■ Exercise details:
Your task is to copy every line of the entries that holds the word "pixels".

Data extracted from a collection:

====================

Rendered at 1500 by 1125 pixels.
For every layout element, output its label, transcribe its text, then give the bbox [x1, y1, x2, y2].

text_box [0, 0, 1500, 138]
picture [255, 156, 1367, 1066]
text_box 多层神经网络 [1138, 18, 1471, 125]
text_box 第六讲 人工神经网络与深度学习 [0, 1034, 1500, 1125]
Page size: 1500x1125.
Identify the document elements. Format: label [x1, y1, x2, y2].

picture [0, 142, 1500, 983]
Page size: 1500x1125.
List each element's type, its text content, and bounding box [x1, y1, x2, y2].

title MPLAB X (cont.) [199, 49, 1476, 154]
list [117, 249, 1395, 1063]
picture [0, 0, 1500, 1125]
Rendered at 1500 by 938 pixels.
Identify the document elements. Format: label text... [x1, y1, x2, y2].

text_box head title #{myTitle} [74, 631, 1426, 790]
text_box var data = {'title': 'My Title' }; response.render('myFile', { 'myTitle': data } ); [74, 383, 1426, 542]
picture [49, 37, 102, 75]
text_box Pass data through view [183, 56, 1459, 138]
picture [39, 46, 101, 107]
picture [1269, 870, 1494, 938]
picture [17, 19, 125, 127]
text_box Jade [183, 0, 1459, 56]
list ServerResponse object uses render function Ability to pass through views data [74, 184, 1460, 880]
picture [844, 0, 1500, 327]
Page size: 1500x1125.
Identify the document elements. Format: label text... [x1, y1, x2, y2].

====================

■ Reply to the task:
Rendered at 1500 by 1125 pixels.
Rendered at 1500 by 938 pixels.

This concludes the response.